Hemostatic techniques refer to various methods used in medicine to stop bleeding or hemorrhage. The goal of these techniques is to promote the body's natural clotting process and prevent excessive blood loss. Some common hemostatic techniques include:

1. Mechanical compression: Applying pressure directly to the wound to physically compress blood vessels and stop the flow of blood.
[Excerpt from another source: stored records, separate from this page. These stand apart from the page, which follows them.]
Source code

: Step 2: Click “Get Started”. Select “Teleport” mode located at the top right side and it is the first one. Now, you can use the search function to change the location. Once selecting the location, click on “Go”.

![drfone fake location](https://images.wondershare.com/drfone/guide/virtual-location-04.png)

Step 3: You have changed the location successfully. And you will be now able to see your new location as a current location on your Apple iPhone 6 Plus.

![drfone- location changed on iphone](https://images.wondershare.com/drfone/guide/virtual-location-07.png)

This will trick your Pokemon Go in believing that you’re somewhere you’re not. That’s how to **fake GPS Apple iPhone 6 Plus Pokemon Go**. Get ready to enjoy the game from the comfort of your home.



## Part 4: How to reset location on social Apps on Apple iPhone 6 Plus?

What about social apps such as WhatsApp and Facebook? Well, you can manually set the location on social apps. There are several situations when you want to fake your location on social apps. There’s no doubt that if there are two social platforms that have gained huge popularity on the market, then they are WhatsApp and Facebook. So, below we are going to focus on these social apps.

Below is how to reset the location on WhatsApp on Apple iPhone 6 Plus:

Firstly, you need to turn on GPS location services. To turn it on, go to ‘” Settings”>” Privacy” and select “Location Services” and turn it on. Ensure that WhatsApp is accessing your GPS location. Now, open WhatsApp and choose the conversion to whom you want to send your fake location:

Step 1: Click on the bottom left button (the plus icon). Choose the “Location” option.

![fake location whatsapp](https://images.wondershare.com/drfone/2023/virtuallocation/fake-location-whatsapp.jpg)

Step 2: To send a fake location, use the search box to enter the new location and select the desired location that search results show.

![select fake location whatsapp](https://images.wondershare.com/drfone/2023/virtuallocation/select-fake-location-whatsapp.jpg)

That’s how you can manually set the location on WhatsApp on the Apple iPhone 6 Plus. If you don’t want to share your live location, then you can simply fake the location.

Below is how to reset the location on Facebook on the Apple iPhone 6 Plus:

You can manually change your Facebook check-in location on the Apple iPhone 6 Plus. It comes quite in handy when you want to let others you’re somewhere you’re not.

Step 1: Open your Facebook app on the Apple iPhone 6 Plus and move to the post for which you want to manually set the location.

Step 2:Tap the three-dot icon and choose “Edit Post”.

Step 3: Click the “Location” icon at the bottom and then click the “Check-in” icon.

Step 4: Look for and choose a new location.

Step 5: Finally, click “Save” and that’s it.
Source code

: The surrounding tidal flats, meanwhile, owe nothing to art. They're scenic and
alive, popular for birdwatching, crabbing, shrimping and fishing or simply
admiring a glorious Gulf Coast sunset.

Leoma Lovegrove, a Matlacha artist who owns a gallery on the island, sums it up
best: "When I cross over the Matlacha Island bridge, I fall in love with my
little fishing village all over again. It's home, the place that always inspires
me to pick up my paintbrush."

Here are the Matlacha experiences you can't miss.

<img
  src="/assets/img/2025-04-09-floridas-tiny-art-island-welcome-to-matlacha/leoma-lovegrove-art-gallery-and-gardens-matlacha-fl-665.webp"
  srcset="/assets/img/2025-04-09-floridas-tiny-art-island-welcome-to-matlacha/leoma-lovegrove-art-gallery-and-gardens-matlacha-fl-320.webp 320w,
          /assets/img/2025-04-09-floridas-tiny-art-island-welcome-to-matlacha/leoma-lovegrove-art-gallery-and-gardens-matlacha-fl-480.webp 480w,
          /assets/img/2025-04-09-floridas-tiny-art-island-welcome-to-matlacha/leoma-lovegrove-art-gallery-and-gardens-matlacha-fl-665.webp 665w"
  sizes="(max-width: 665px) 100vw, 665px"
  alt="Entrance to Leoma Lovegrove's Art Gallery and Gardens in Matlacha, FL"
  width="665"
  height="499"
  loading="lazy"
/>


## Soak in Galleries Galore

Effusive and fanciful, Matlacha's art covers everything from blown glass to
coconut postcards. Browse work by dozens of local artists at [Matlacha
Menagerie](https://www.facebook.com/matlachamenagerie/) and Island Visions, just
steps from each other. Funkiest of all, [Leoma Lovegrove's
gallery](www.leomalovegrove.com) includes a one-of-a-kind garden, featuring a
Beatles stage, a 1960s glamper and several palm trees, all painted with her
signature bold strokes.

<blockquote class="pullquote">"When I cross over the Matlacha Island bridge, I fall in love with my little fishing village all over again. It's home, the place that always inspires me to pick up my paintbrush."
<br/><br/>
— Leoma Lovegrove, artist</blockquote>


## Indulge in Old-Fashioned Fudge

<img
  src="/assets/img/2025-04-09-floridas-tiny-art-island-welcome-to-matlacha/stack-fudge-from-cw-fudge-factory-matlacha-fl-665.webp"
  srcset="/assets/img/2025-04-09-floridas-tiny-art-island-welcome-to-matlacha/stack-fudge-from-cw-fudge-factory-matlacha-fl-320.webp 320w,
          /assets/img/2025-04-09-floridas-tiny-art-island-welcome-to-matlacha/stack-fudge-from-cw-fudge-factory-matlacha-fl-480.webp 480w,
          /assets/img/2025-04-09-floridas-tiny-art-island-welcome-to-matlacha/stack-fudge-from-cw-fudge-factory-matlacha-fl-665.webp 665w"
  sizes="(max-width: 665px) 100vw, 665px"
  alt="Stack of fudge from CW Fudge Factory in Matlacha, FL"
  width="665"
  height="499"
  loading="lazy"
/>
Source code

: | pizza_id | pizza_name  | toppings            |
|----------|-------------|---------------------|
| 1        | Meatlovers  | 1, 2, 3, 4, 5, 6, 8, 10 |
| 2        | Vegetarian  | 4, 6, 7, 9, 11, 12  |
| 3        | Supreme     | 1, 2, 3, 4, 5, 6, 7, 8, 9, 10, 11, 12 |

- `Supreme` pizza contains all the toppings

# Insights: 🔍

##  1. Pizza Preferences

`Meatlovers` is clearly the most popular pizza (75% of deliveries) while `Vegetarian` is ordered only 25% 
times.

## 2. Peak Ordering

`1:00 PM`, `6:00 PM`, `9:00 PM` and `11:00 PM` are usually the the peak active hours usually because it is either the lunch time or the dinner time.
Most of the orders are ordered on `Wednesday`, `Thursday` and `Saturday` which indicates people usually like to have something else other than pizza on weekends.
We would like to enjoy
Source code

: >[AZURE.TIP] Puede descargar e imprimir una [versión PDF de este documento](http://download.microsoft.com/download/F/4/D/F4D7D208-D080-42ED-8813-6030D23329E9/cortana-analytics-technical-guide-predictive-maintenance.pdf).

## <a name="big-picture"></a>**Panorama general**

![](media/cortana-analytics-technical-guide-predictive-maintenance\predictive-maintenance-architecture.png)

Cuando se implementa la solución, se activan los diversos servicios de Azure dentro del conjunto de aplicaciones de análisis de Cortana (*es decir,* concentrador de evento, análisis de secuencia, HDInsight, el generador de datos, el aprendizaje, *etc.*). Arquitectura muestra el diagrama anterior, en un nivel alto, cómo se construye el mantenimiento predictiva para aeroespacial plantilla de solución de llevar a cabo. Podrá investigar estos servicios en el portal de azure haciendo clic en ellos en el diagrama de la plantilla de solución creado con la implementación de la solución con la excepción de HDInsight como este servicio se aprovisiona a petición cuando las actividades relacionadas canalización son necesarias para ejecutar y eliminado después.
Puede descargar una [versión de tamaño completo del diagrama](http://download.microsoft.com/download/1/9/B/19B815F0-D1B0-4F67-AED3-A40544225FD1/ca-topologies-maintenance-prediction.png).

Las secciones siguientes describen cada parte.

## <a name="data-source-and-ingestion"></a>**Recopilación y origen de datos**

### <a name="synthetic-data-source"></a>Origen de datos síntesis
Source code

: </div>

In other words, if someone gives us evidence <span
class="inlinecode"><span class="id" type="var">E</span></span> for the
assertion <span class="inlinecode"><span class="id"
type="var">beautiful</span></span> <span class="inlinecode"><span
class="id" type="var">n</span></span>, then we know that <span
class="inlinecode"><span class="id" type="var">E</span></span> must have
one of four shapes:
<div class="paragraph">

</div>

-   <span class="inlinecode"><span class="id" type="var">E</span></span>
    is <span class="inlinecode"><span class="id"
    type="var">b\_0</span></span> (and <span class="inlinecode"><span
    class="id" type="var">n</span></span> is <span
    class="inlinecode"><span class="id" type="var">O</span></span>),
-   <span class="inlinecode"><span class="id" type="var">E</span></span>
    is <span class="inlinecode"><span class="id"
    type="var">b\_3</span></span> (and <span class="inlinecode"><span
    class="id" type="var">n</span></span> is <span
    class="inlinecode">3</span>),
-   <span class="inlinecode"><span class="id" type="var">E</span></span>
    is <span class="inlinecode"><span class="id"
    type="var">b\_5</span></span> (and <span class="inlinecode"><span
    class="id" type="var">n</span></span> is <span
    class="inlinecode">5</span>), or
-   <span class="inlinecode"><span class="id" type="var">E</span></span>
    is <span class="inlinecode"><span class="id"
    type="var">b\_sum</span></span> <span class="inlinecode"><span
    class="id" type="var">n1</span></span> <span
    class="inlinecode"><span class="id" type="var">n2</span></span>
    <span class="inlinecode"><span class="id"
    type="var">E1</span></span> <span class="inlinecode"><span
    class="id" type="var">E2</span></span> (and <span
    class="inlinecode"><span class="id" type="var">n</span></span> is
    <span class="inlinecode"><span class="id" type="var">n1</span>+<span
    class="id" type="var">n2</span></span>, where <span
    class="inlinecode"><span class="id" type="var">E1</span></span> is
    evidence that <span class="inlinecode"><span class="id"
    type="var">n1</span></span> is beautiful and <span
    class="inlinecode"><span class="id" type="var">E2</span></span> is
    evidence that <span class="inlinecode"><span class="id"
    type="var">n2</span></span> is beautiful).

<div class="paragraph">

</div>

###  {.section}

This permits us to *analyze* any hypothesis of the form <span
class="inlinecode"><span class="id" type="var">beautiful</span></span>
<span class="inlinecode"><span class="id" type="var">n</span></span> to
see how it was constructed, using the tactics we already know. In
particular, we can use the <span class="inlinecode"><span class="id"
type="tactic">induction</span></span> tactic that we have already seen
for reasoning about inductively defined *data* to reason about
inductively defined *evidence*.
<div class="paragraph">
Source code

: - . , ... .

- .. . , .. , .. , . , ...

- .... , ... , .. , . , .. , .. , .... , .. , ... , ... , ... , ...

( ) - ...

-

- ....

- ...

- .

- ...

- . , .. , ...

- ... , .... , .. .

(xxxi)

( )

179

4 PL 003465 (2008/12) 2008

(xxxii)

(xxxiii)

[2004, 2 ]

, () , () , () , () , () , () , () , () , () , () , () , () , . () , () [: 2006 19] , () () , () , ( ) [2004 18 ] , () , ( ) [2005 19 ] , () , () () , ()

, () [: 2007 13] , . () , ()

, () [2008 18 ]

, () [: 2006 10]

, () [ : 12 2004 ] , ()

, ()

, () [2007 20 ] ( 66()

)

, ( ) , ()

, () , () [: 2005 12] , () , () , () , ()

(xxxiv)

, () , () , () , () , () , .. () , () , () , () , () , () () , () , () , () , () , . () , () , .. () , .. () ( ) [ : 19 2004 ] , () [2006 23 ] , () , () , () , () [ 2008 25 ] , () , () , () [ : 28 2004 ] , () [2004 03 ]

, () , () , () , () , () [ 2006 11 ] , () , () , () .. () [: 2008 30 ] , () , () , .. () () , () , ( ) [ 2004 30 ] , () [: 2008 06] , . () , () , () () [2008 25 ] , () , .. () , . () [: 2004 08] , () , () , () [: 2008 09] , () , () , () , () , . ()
This can be done manually or with the use of medical devices such as clamps, tourniquets, or compression bandages.
2. Suturing or stapling: Closing a wound with stitches or staples to bring the edges of the wound together and allow the body's natural clotting process to occur.
3. Electrocautery: Using heat generated by an electrical current to seal off blood vessels and stop bleeding.
4. Hemostatic agents: Applying topical substances that promote clotting, such as fibrin glue, collagen, or gelatin sponges, to the wound site.
5. Vascular embolization: Inserting a catheter into a blood vessel and injecting a substance that blocks the flow of blood to a specific area, such as a bleeding tumor or aneurysm.
6. Surgical ligation: Tying off a bleeding blood vessel with suture material during surgery.
7. Arterial or venous repair: Repairing damaged blood vessels through surgical intervention to restore normal blood flow and prevent further bleeding.